----- Available data
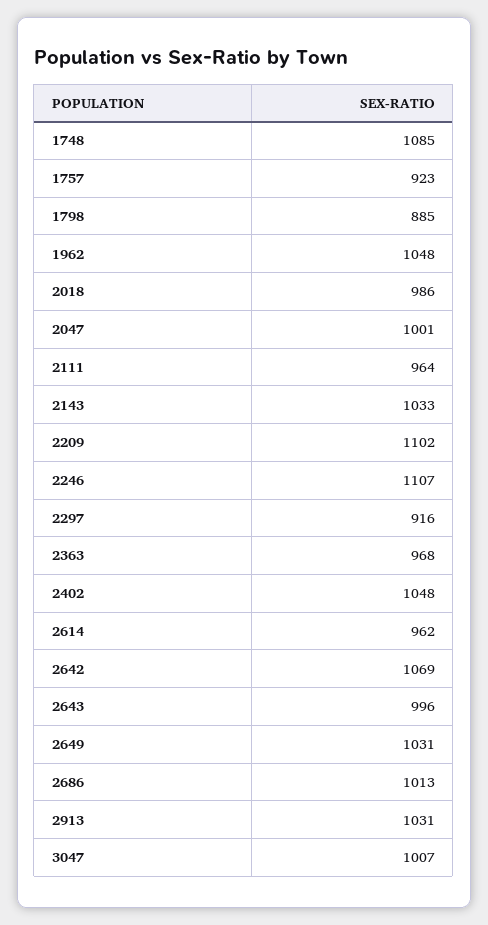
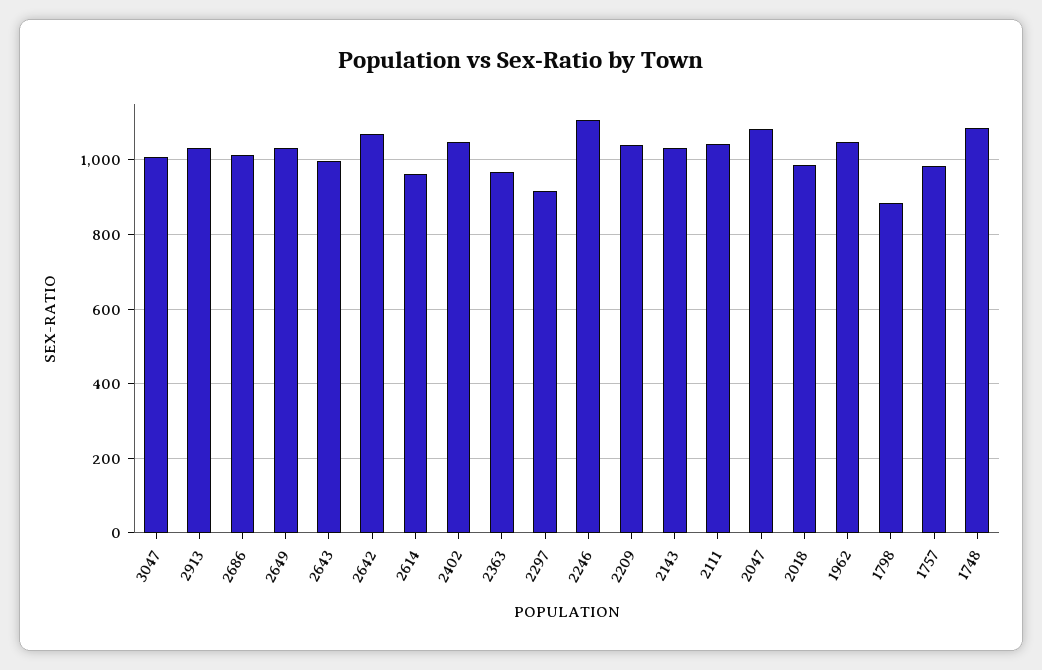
  {
    "1748": 1085,
-   "1757": 923,
+   "1757": 980,
    "1798": 885,
    "1962": 1048,
    "2018": 986,
-   "2047": 1001,
+   "2047": 1080,
-   "2111": 964,
+   "2111": 1040,
    "2143": 1033,
-   "2209": 1102,
+   "2209": 1040,
    "2246": 1107,
    "2297": 916,
    "2363": 968,
    "2402": 1048,
    "2614": 962,
    "2642": 1069,
    "2643": 996,
    "2649": 1031,
    "2686": 1013,
    "2913": 1031,
    "3047": 1007
  }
----------
*Instruction:* Everything in the records above must be repeated exactly, except the pictures.

*Solution for this problem:*
  {
    "1748": 1085,
-   "1757": 923,
+   "1757": 980,
    "1798": 885,
    "1962": 1048,
    "2018": 986,
-   "2047": 1001,
+   "2047": 1080,
-   "2111": 964,
+   "2111": 1040,
    "2143": 1033,
-   "2209": 1102,
+   "2209": 1040,
    "2246": 1107,
    "2297": 916,
    "2363": 968,
    "2402": 1048,
    "2614": 962,
    "2642": 1069,
    "2643": 996,
    "2649": 1031,
    "2686": 1013,
    "2913": 1031,
    "3047": 1007
  }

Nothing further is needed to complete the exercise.